▸ **Written problem A**: Please find each line in the records below that contains the string "italic", and copy those lines.

▸ **Article**:
.....

Reversal of Student Loan Relief Guidelines and the Need for Change within the Financial Aid System



Evan Vuccia/AP via NPR

By Ellie Yun


LOS ANGELES —  As of Sept. 29, 2022, a reversal in who qualifies for President Joe Biden’s student debt relief plan will precipitate the exclusion of as many as 800,000 federal student loan borrowers from receiving the debt relief they were initially entitled to. 


Many student loan borrowers will be impacted by both the exclusion of some loan holders and the student loan forgiveness plan in general. Biden’s plan is expected to provide aid to over 40 million qualifying Americans, with up to 20 million borrowers likely having their remaining balances fully forgiven. While the plan will extend support to many Californians, it still has gaps and draws attention to flaws in the financial aid system.


The student debt relief plan was designed to give middle and working-class families some leeway through the end of the year as they “prepare to resume federal student loan payments in January 2023,” stated President Biden in a tweet


The federal plan promises some relief for the four million Californians who have some amount of student loan debt. According to new figures from the White House, the states of California, Florida, New York, and Texas will see the largest amount of borrowers eligible for loan relief. California is expected to have over 3.5 million eligible borrowers to receive up to $10,000 in student debt forgiveness and over 2.3 million eligible Pell Grant borrowers.


To qualify for the $10,000 forgiveness, borrowers must earn less than $125,000 per year individually or less than $250,000 a year for couples. To qualify for the $20,000 forgiveness, borrowers must meet the former income requirements and receive a Pell Grant in college. Democrats made multiple extensions to the student loan moratorium and attempted to increase the forgiveness plan to $50,000.


Fifty-five percent of the general public expresses support for forgiving up to $10,000 of an individual’s federal student loan debt, according to an NPR/Ipsos poll. However, support from the general public narrows as the relief becomes more generous. Only 41% support providing full loan forgiveness and coverage to all borrowers. 


Yet the U.S. Department of Education has quietly scaled back which federal loans are eligible for forgiveness. The guidelines to the relief plan have since changed to remove borrowers that took out Perkins and Federal Family Education Loans not held by ED. 


Many more student loan borrowers could end up receiving less relief than they were promised under the previous guidance. These borrowers cannot receive one-time debt relief unless they applied to consolidate their loans into Direct Loans prior to Sept. 29.

.....

▸ **Collected data entries**:
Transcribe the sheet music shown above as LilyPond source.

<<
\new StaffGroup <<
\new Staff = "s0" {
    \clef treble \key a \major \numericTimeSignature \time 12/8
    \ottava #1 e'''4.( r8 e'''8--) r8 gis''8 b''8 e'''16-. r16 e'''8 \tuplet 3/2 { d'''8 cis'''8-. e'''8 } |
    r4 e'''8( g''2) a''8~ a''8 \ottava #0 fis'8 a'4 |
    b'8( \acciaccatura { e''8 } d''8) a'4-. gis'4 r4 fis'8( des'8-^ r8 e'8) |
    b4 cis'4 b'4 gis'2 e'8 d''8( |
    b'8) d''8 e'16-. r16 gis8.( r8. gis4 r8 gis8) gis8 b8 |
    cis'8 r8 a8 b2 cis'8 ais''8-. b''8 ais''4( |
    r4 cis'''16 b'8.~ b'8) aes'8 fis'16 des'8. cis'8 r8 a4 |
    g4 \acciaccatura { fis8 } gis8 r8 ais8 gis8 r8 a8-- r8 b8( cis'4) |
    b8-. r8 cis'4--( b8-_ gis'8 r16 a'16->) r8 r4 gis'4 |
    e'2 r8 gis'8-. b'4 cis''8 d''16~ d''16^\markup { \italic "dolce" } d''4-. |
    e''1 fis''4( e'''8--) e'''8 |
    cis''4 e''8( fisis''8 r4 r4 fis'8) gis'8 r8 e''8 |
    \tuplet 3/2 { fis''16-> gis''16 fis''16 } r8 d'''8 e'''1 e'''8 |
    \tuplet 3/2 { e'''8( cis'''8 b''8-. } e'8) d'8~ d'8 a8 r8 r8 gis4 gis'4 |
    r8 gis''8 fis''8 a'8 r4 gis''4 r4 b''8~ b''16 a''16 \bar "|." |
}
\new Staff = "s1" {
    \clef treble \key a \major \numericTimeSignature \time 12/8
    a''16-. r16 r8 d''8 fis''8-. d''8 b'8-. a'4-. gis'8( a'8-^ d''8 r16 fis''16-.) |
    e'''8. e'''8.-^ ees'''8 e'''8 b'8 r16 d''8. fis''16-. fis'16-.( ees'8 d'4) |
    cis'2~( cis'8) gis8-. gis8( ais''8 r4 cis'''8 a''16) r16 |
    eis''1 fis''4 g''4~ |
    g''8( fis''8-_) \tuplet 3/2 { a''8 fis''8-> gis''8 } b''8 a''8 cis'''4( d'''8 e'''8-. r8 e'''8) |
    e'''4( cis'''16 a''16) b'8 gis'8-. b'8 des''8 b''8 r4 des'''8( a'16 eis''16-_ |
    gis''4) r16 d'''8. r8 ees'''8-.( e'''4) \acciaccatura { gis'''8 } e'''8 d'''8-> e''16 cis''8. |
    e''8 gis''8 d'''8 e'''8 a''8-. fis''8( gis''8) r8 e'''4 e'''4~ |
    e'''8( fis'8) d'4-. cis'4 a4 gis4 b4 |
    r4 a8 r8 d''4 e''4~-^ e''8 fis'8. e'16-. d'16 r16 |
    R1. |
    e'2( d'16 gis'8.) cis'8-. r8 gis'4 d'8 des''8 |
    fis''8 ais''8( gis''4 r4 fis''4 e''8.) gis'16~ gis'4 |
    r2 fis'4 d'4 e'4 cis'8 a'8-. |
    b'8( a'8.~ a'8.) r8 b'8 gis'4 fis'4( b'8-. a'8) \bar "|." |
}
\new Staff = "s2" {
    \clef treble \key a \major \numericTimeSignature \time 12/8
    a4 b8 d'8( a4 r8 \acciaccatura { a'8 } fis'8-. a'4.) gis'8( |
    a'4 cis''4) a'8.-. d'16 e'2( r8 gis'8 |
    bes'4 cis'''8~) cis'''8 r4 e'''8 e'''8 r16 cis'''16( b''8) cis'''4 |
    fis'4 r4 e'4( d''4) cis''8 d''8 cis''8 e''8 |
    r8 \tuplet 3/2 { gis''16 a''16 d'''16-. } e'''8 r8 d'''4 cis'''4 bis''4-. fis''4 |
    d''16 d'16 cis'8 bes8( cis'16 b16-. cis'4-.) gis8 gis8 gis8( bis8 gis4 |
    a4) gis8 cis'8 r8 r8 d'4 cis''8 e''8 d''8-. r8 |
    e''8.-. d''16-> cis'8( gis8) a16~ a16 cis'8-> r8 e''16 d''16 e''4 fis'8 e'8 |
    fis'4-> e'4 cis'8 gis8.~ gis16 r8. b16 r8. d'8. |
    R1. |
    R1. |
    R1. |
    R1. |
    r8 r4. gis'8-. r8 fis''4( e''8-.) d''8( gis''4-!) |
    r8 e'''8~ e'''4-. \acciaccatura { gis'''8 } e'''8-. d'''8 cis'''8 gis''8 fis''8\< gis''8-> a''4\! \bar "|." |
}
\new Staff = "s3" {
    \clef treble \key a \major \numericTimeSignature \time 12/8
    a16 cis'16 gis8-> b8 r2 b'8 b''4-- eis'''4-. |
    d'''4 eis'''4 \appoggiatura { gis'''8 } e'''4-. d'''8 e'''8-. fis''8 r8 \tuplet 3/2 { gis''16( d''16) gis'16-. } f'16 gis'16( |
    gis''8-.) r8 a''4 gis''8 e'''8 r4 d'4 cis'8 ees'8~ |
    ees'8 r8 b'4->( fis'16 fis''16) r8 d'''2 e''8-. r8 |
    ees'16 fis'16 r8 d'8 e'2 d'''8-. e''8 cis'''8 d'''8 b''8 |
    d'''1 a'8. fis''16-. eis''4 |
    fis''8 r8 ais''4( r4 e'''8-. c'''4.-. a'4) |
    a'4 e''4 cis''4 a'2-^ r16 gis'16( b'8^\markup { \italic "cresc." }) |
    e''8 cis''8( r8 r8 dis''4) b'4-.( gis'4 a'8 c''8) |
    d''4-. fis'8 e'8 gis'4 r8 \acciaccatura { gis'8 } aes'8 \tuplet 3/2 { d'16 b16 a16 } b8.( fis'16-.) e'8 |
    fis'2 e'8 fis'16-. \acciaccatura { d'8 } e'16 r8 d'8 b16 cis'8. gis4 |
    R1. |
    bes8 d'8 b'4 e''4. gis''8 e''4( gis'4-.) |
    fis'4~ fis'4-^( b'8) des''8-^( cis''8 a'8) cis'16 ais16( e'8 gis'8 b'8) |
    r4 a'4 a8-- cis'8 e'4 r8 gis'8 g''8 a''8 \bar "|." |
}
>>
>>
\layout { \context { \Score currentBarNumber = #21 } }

.....

▸ **Written problem B**: Decide whether each statement agrees with the student loan article above, answering yes or no and quoting the words of the article that settle it: (i) California is expected to have over 3.5 million borrowers eligible for up to $10,000 in forgiveness; (ii) according to the NPR/Ipsos poll, a majority of the public supports full loan forgiveness for all borrowers; (iii) borrowers seeking the $20,000 forgiveness must have received a Pell Grant in college.

▸ **Reply A**:
    e'2 r8 gis'8-. b'4 cis''8 d''16~ d''16^\markup { \italic "dolce" } d''4-. |
    a'4 e''4 cis''4 a'2-^ r16 gis'16( b'8^\markup { \italic "cresc." }) |

▸ **Reply B**:
(i) Yes: "California is expected to have over 3.5 million eligible borrowers to receive up to $10,000 in student debt forgiveness"
(ii) No: "Only 41% support providing full loan forgiveness and coverage to all borrowers."
(iii) Yes: "To qualify for the $20,000 forgiveness, borrowers must meet the former income requirements and receive a Pell Grant in college."